— START Page text —

[Haskell] Swapping parameters and type classes

Ian Lynagh igloo at earth.li
Tue Sep 18 10:47:11 EDT 2007


On Tue, Sep 18, 2007 at 03:48:06PM +0100, Andrzej Jaworski wrote:
> Responding to Simon Peyton-Jones'  reminder that this is a low-bandwidth list I
> was obscure and commited a blunder.
> 
> This one and many other threads here are started undoubtedly by experts [sorry
> guys:-)] and coffee brake should work for them, but on numerous occasions
> threads here spawn beginner type questions. So, my thinking was that it is
> perhaps against the tide trying to stop them.
> Why not to make the list Haskell a first contact general practitioner? Then
> creating e.g. "Announcements & Challenge" or "Announcements & ask guru" list
> could take the best from "Haskell" but also would make it less front line and
> thus more elitist, which should imply the manner by itself.

I proposed renaming
    haskell@ -> haskell-announce@
    haskell-cafe@ -> haskell@
in http://www.haskell.org/pipermail/haskell-cafe/2007-July/028719.html
but the only reply was
    There are very few inappropriate posts to the haskell@ list.
    I very much doubt that the list names are a problem.
in http://www.haskell.org/pipermail/haskell-cafe/2007-July/028727.html
so I dropped it.

— END Page text —

(Instruction 1) Update the rows starting at the first line and ending at the line containing "List each element's" by changing "bounding box" to "bounding rectangle", and give those lines again with everything else unchanged.

— START Source records —

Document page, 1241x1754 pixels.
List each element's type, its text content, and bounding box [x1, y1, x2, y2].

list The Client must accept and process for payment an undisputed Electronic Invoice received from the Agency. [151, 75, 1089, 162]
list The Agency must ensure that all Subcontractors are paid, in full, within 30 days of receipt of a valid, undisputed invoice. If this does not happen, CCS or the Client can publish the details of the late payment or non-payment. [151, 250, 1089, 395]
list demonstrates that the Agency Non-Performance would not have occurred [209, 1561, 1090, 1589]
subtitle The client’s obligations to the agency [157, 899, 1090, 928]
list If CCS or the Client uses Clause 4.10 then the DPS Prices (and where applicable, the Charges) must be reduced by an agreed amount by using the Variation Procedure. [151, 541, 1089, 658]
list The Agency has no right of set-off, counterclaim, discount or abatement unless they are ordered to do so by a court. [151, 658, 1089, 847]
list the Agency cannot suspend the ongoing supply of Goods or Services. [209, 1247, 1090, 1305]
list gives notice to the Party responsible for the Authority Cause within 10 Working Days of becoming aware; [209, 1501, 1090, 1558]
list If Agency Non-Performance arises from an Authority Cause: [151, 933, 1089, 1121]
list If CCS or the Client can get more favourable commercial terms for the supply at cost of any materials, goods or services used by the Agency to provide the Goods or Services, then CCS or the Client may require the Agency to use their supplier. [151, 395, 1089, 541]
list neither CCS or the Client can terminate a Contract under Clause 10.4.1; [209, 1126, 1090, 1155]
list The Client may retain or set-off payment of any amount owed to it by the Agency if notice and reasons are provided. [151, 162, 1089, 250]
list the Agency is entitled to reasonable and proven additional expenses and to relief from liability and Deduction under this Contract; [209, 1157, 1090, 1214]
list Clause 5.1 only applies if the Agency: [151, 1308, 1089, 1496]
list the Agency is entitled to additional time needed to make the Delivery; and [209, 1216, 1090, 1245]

— END Source records —

(Instruction 2) From the Haskell list post, quote the passage starting at "On Tue, Sep" and ending at "commited a blunder.", word for word.

(Correct response 1)
Document page, 1241x1754 pixels.
List each element's type, its text content, and bounding rectangle [x1, y1, x2, y2].

(Correct response 2)
On Tue, Sep 18, 2007 at 03:48:06PM +0100, Andrzej Jaworski wrote:
> Responding to Simon Peyton-Jones'  reminder that this is a low-bandwidth list I
> was obscure and commited a blunder.